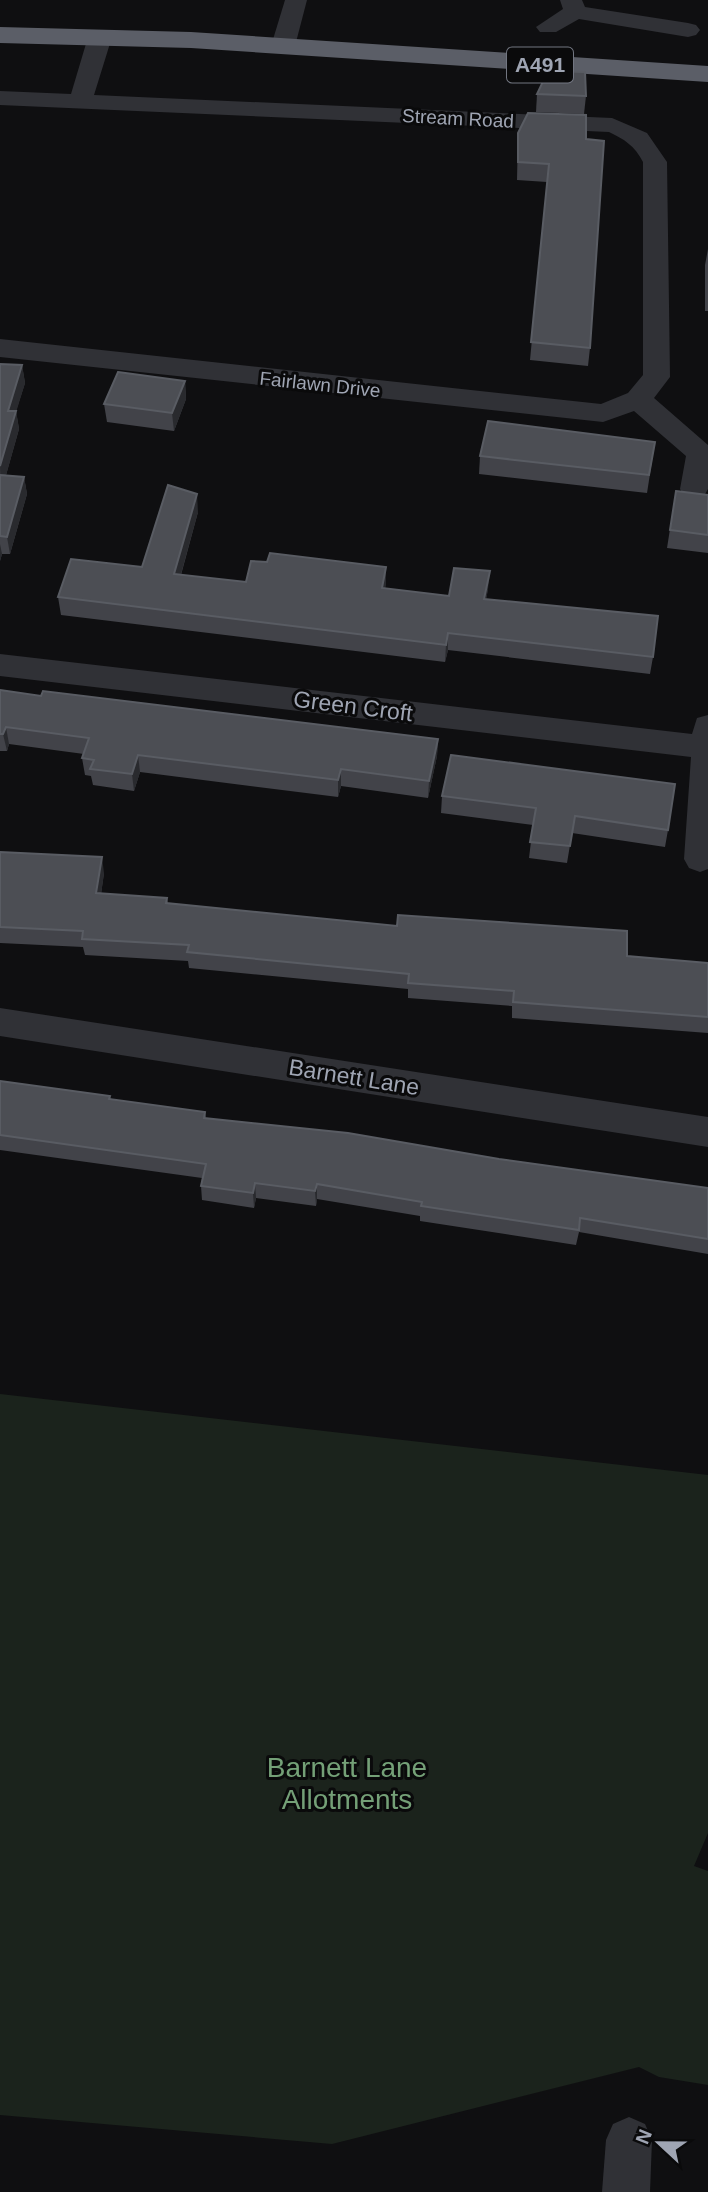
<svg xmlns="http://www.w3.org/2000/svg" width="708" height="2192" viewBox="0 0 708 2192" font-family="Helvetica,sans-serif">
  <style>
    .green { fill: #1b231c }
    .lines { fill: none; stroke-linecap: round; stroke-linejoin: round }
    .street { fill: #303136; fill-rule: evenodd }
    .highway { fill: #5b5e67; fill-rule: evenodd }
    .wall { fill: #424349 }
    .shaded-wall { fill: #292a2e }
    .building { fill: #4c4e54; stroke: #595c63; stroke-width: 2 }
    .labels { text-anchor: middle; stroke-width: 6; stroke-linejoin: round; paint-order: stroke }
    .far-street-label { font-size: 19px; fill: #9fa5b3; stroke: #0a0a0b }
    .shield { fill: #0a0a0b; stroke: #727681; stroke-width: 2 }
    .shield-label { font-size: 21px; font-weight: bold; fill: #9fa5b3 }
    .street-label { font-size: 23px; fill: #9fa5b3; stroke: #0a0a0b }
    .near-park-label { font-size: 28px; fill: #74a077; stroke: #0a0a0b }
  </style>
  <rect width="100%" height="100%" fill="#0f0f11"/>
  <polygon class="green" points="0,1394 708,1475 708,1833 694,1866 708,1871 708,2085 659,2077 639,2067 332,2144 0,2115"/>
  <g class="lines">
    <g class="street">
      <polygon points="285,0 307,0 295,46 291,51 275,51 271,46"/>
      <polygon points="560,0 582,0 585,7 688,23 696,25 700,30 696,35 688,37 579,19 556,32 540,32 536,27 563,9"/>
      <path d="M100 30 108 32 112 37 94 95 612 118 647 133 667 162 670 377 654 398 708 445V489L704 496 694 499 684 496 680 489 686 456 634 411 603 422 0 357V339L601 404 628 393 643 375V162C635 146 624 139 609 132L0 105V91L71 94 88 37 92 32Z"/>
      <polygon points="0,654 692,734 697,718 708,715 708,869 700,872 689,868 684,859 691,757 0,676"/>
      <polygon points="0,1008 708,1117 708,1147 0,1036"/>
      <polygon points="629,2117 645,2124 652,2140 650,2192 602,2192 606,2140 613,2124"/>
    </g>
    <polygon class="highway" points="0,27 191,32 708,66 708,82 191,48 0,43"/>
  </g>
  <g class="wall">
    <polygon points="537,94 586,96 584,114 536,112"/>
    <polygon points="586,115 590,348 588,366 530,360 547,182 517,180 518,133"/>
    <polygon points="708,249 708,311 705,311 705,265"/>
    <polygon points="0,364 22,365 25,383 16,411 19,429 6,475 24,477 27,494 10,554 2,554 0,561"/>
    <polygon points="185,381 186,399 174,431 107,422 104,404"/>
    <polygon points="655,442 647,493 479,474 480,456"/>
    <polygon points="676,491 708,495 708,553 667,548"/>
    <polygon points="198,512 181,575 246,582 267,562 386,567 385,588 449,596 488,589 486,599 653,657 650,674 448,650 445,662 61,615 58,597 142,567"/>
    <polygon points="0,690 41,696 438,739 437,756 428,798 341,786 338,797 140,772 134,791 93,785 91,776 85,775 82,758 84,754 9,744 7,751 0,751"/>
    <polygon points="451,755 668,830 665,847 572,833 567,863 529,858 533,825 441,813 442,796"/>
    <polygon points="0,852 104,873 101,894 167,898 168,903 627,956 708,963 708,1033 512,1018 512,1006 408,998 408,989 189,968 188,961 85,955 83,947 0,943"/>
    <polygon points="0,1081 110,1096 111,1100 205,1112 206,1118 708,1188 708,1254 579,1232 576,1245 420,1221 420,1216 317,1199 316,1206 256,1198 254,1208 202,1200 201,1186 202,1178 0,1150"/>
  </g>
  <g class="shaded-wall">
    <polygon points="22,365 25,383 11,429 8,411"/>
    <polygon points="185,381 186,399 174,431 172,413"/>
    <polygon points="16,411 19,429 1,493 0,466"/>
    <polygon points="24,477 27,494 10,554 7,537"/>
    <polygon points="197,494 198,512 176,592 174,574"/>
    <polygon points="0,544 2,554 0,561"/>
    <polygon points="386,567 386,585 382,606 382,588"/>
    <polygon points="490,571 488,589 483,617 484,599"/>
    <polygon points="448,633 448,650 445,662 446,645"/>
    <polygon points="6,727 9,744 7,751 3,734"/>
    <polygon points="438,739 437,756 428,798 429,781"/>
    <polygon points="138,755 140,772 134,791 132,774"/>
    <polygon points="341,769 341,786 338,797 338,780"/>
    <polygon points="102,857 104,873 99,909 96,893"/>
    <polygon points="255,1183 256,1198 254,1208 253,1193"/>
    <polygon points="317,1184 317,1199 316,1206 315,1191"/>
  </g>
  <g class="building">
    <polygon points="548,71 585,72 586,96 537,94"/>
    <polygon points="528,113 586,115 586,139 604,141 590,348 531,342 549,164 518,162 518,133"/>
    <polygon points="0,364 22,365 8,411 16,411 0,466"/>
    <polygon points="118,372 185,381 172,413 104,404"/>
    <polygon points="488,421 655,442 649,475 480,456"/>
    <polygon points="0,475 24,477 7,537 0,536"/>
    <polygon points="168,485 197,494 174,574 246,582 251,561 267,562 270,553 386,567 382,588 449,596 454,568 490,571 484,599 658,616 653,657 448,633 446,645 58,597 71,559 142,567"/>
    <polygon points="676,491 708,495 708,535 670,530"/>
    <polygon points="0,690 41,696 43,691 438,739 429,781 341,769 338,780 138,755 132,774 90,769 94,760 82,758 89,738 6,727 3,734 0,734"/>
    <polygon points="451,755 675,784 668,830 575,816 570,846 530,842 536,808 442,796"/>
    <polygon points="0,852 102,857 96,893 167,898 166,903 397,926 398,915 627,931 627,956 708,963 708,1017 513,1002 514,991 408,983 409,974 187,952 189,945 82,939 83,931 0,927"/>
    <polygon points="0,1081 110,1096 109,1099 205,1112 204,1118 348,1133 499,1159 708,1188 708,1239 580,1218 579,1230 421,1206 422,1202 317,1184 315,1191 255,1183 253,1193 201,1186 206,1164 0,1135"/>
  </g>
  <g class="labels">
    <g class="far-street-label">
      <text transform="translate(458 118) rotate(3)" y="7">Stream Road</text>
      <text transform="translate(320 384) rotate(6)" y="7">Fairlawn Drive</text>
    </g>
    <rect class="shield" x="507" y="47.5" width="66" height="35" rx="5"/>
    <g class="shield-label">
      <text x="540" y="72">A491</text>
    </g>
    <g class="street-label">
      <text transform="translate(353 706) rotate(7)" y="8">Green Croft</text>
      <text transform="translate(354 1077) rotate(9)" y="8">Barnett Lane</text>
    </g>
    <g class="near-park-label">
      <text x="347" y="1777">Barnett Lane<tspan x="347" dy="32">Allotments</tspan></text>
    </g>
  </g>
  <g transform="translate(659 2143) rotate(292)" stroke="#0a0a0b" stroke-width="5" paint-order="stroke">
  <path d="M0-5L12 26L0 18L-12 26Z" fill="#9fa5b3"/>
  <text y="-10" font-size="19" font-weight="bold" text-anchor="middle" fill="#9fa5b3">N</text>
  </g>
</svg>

----------

**Task**.
Above are some lines. Repeat exactly, and only, those from the line that has "708,1475 708,1833 694,1866" through the line that has "582,0 585,7 688,23".

**Your solution**.
  <polygon class="green" points="0,1394 708,1475 708,1833 694,1866 708,1871 708,2085 659,2077 639,2067 332,2144 0,2115"/>
  <g class="lines">
    <g class="street">
      <polygon points="285,0 307,0 295,46 291,51 275,51 271,46"/>
      <polygon points="560,0 582,0 585,7 688,23 696,25 700,30 696,35 688,37 579,19 556,32 540,32 536,27 563,9"/>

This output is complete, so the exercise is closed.